Being strong by being Quiet
Every book is an insight into someone’s soul, a lifetime of discovery condensed into an easily digestible format. Yet not all books are created equal. Most books touch you but very few can be termed as profound. One such profound book that I read recently was Quiet: The power of introverts by Susan Cain. It touched something inside me and turned a life knob or something. I see the world very differently after having read this book.
Take a moment and imagine some of the things we do every day: speak up, speak out, push back, write about achievements, advertise our work, evangelize things we believe one. There is a common thread that binds all these behaviors: they are all extrovert behaviors to a certain degree.
Now take a moment and imagine a classic introvert: passionate about their work, not interested in advertising or evangelizing their work, would prefer to be left alone and get things done. An average person displaying these behaviors in life or at work would be considered anti-social and would not be the poster boy of corporate company. In fact it is highly likely that showing only these behaviors you would have a hard time trying to get yourself taken seriously or getting promoted.
Let’s look at another introvert perspective: Imagine you were an introvert who prefers to be by yourself more than being social, to reflect and be quiet, to find happiness within and small things in life. Now imagine being surrounded by a world of constant stimulus, Facebook-Instagram-Snapchat. In a world with every second visual being advertising of things you are missing out on by sitting alone at your home. You feel like you are wrong, your existence is messed up, perhaps you even feel like you have a mental illness.
I wasn’t a classic introvert but there were more days than I would like where I felt like I did not fit in this world. There were definitely days where I felt I was mentally ill to not be able to socialize, to not want to put most of my life on an external forum, to want to pick a book and curl up in the bed and spend the whole week doing just this.

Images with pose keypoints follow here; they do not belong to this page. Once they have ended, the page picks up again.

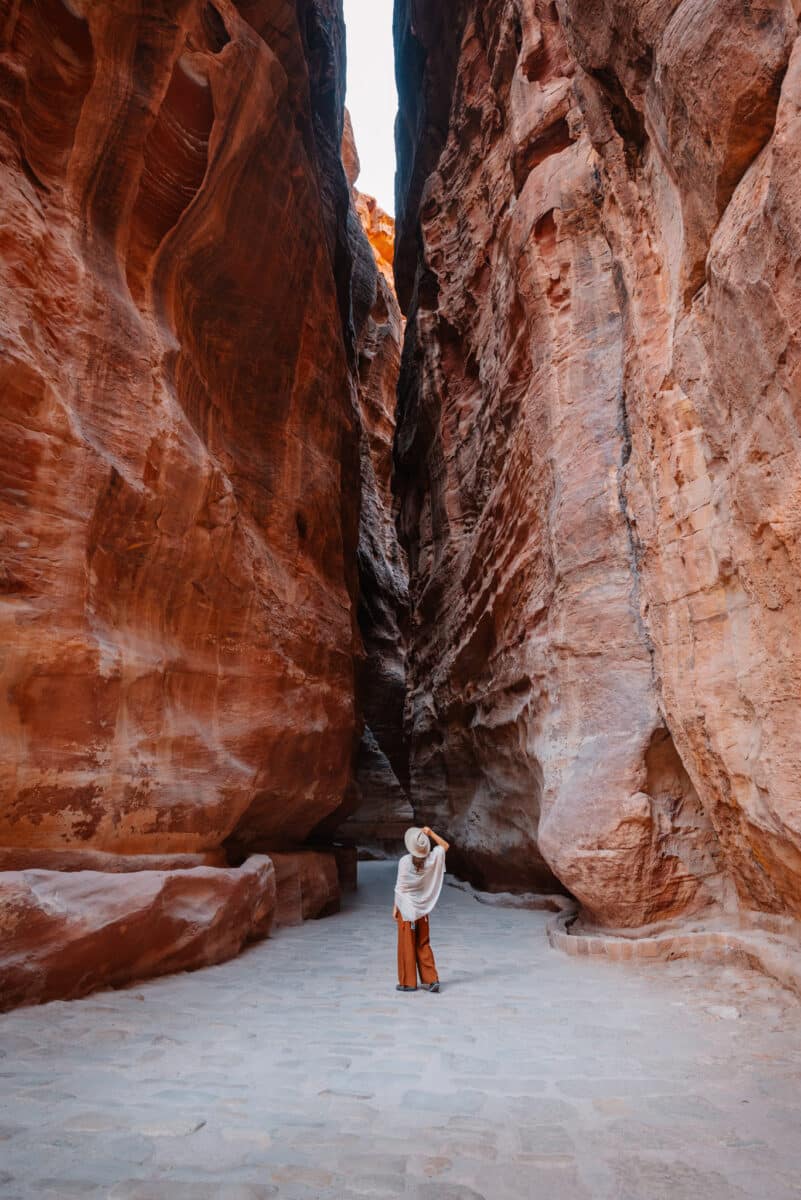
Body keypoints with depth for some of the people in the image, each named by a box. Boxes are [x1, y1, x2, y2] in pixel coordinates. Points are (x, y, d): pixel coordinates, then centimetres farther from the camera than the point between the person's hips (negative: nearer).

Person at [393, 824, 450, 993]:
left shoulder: (405, 861, -18)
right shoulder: (432, 859, -9)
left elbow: (399, 887, -11)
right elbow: (445, 846, 8)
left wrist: (395, 907, -1)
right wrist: (431, 833, 3)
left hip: (406, 909, -4)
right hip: (423, 910, 4)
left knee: (407, 946, 9)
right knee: (423, 945, 17)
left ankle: (408, 982, 17)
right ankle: (431, 980, 16)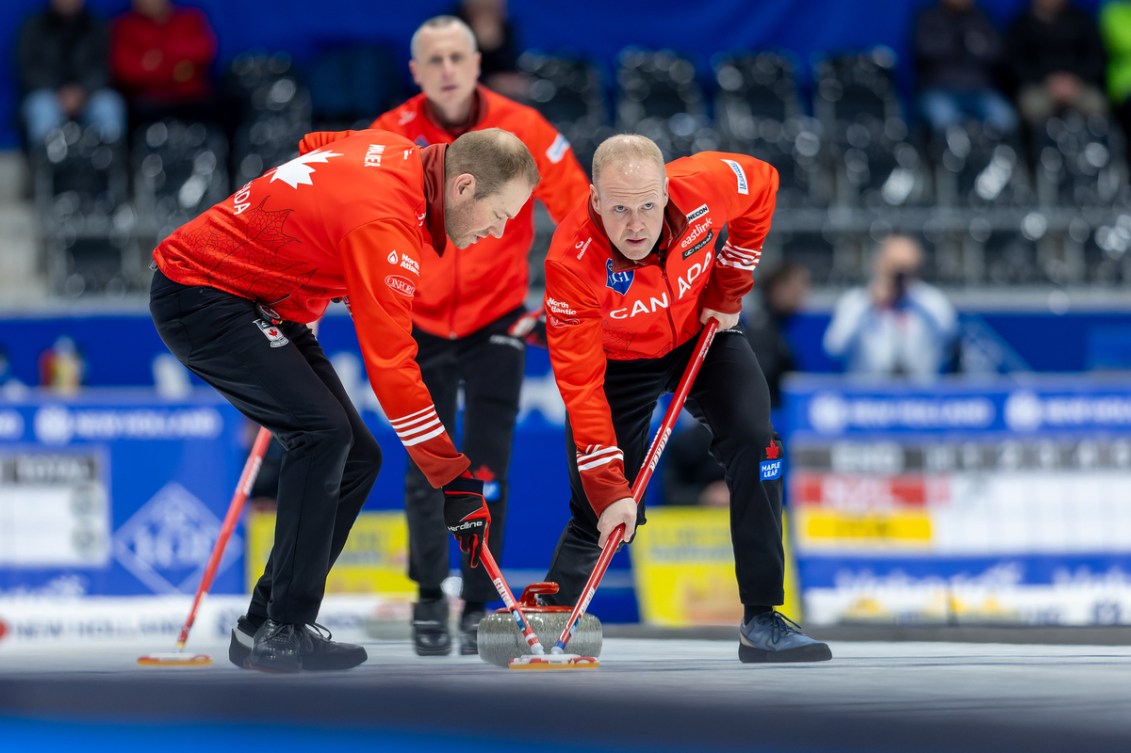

At times it felt like I was wasting time and not achieving anything by being indoors. Until I read the book Quiet.
The first and most profound takeaway for me was: Introverts derive strength from being by themselves, by reflecting, from their own company and thoughts. It was just natural and there was nothing wrong with this. That just explained why I felt more energetic after being in the wilderness, or spend a weekend alone reading and also why I felt tired after a social encounter.
The second takeaway for me: the world is full of introverts so I am not the odd one out. Almost 20-30% in the world might be considered introverts. I felt there was confidence in the numbers. 20% of the humans on this planet cannot be mentally ill. And if they are termed “mentally ill” or “mentally unfit” it’s probably the science that is broken and not the people.
The third takeaway: the world is rigged in favor of extroverts. Without extrovert behaviors it is hard to win, it is hard to get yourself heard and to move up the corporate ladder. The processes that we operate by, the characteristics we define leaders by, the rules we play the game by are all rigged towards extroverts. That is just how the world operates right now. Just this awareness helps you look at the world differently. You are not living anymore thinking you can’t win. You realize that part of the reason is that the system is rigged against you a little. The other thing is that it helps explain a lot of unconscious bias we have around this subject and how we hardly acknowledge this particular form of bias. So knowing that most rules work for extroverts help you prepare yourself better.
The fourth and final takeaway for me: Group-think, over-indexing on collaboration and open floor plans is just the conventional wisdom of our time but not the absolute truth. After reading the book I felt more confident to acknowledge that something may not be right with this approach. I may not be the most productive in an open floor plan seating. I may not have my best ideas trying to brainstorm in a room of 10 people. I may not want to always collaborate. Rather what I need is to find more quiet time to do my best work and then collaborate to build on those ideas.
To sum it up, I would like to present one of the most memorable lines for me from the book: There is no (Zero) correlation between being a good speaker and having good ideas. And a lot of problems in the world right now (including the 2008 financial crash) was due to those people making decisions who could speak well (and not necessarily know well or have good solutions).